The Creation Of Religious Beliefs And Their Evolutionary Patterns

Human societies have built and build whole belief systems around the unseen and the unknown. This is an example of how an ancient belief system could have been created. Let's say that in a tribe thousands of years ago, there was a type of rock when placed in the fire became hotter than the other rocks and it caught on fire. They had no scientific process to work out why this was, so perhaps that rock had special invisible properties inside it that allowed it to catch on fire. Perhaps it was a sign from invisible things inide the rock that they wanted the tribe to always have fire and prosper. So the tribe started being "nice" to those special types of rocks that burnt when other rocks didn't. They started placing those rocks in a certain pattern when they made the fire. They decorated the base of the firepit with the rocks in the shape of flames because the special powers inside the rock might burn more brightly if it was pleased with their effort.

One day, a member of the tribe noticed that a red and yellow parrot flew past when the fire with the special rocks was burning brightly. One of the people (with a good imagination), said, "The smoke from the special burning rock has wafted into the sky and created the fire colours of the parrot. This is a sign that the parrot now has the strength of the burning rock. The special energy that was in the burning rock is now in the parrot and we will never again hunt that parrot for food because if we do, the special rocks will be unhappy with us, and cease to burn brightly for us and we will cease to prosper." The "fire feathers" of the parrot now have special religious significance to that tribe. The feathers when found, are used to create the headdress of the chief to symbolise HIS power and HIS strength.

After a couple of generations, the power of the burning rocks is well known to the tribe. They do not question the power. The power has been known to burn them, but only when they have been bad and done something against the wishes of the "special rocks". The tribe has collected many "burning rocks" and placed them in a special house where they can be protected, counted and have special oils sprinkled over them to keep them happy and content. The tribe has prospered. It now has many rituals concerning the special burning rocks with magnificent powers. They ask the powerful rocks special questions about the world. They lower themselves to the special rocks as they lower themselves to the head of the tribe, because they know that the special rocks could use their power against the tribe if they were displeased with them. The leader of the tribe also bends his body to the powerful rocks because he wants to remain the leader. He speaks to the rocks under his breath and asks them to be his ally and support him in the upcoming war against the people who follow the "power of the water." And so on and so forth. Superstitious minds create answers. For a comprehensive understanding of how people create gods through superstition, it is a good idea to study the evolution of religions. Start at animism and move on from there.

Basically, religious beliefs seem to have an evolutionary pattern. Just as other areas of human study and interest have an evolutionary pattern where information is discarded, edited, added to and poked and prodded until it reflects the culture, geography and the politics from which the belief has its roots. God belief or belief in invisible supernatural forces had its origins in primitive explanations for the phenomena demonstrated in the natural world. So, some of the first explanations for the inexplicable demonstrations of the natural world were animistic. That is, that powerful, invisible supernatural forces were present in living and non-living things. So, a rock which may have a specific property which didn't have a scientific explanation - say the rocks which burnt better than other rocks, would be attributed with "special powers" that other rocks did not have. These special powers could also be transported in mysterious ways into other objects, for example, the bright "fire plumage" of a passing parrot. People who wanted to harness this mysterious power would have created talismans or fetishes which they could either wear or keep close to their person. So, objects became talismans or amulets to ward off the obvious potential dangers which come about from living in a natural world.

○ ○ ○

> _Questions_:
A. According to the essay on religious beliefs, what were the parrot's "fire feathers" used to create?
B. List the three things the essay on religious beliefs says are done to the burning rocks kept in the special house.
C. Carry on the essay on religious beliefs from its final sentence.

○ ○ ○

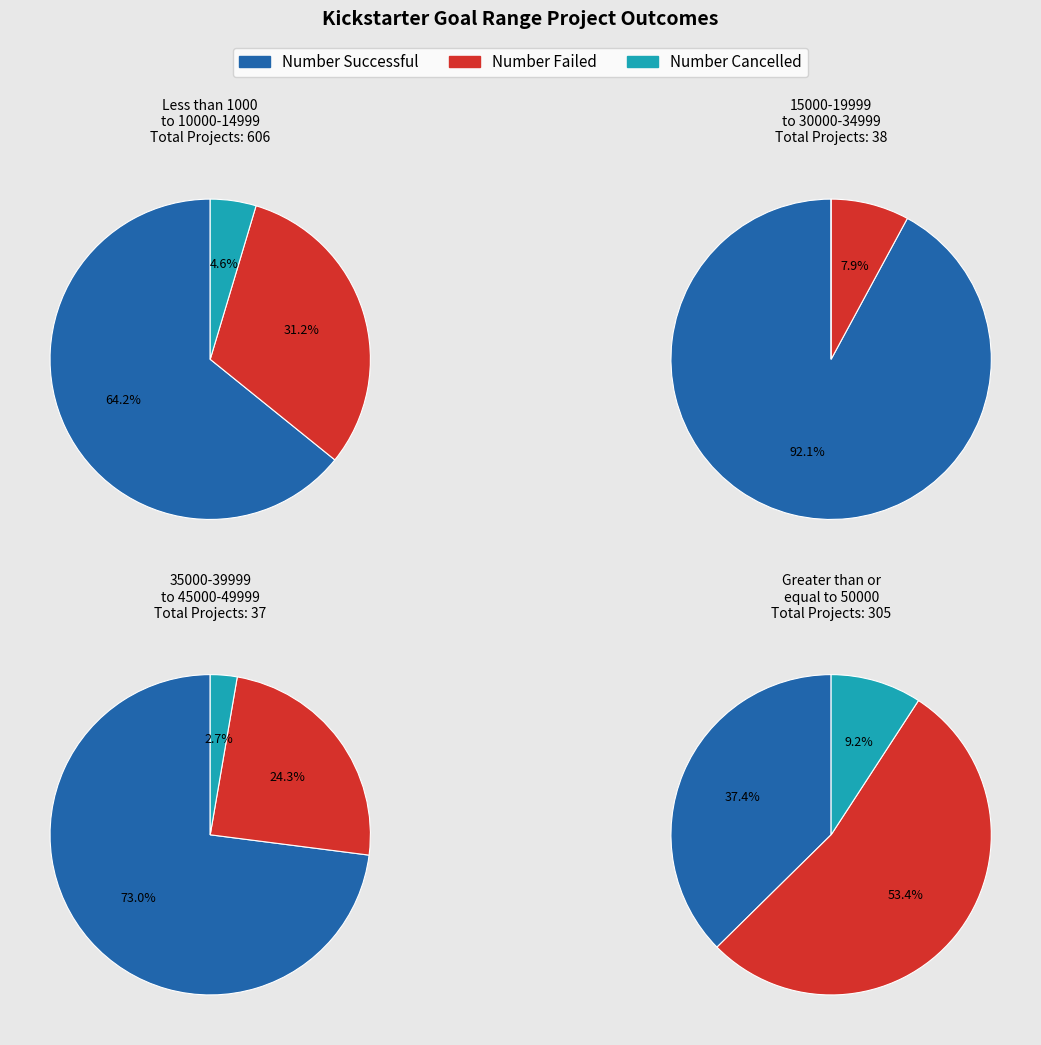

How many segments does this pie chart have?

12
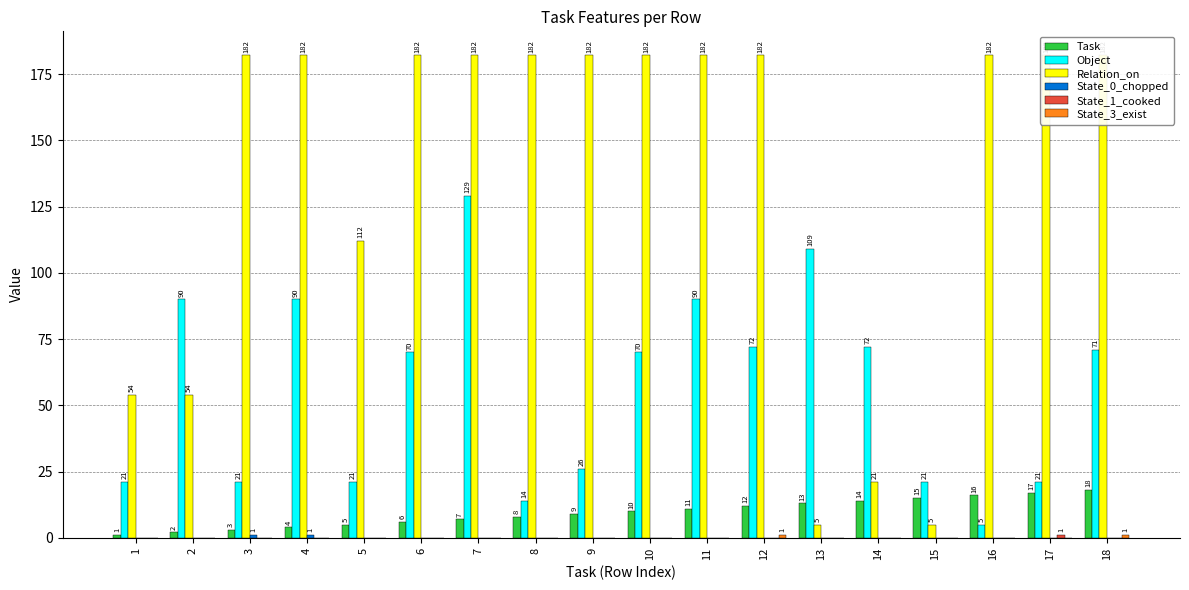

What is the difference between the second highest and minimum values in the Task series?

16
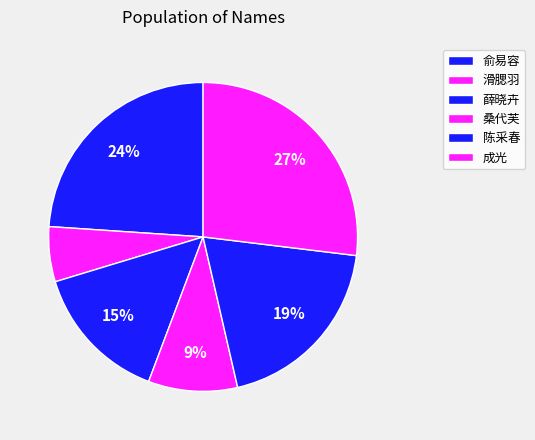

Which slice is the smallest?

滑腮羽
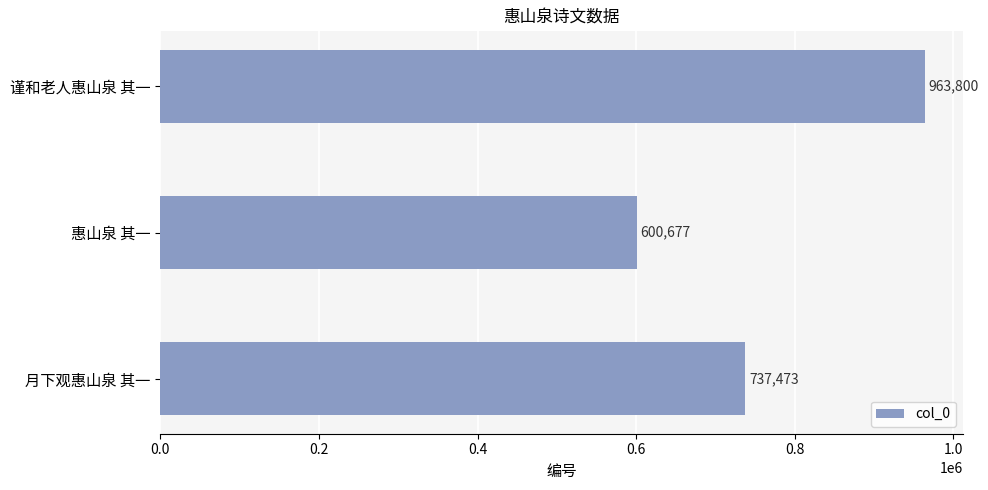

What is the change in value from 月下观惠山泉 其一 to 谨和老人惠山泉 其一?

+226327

○ ○ ○

> _Results for each task_:
A. The chief's headdress.

B. They are protected, counted, and sprinkled with special oils.

C.
The wearing of talismans is a form of fetishism. It is where the object worn is believed to have special magical powers. A lucky rabbit's foot is a form of fetishism. Supposedly lucky for us, but not too lucky for the rabbit. The superstitious belief is that it inherently wards of bad luck because of some unknown but assumed property associated with "fleet of foot." So people believed that as the rabbit was fast and elusive, so could they evade bad luck. The wearing of talismans like crosses, celtic symbols and a myraid of other religious symbols are examples of fetishism and are present in both modern and ancient religions. As people became more tribal, more specifically cultural in their beliefs, they created totems which represented the "special forces" which protected their tribe. So, the attributes attributed to various living things and non-living things became part of religious rituals which became tribe specific.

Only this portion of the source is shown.